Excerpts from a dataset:
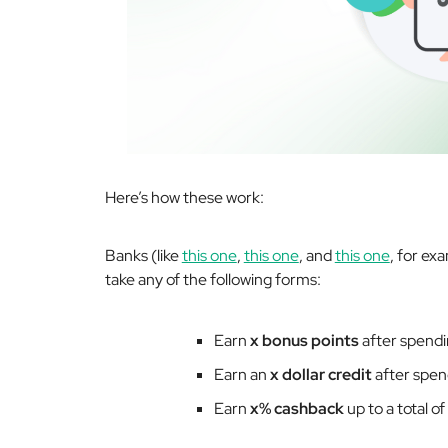
Here’s how these work:
Banks (like
this one
,
this one
, and
this one
, for ex
take any of the following forms:
Earn
x bonus points
after spend
Earn an
x dollar credit
after spe
Earn
x% cashback
up to a total of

- Requirement
An exact copy of every entry above is needed, with the pictures left out.

- Your solution
Here’s how these work:
Banks (like
this one
,
this one
, and
this one
, for ex
take any of the following forms:
Earn
x bonus points
after spend
Earn an
x dollar credit
after spe
Earn
x% cashback
up to a total of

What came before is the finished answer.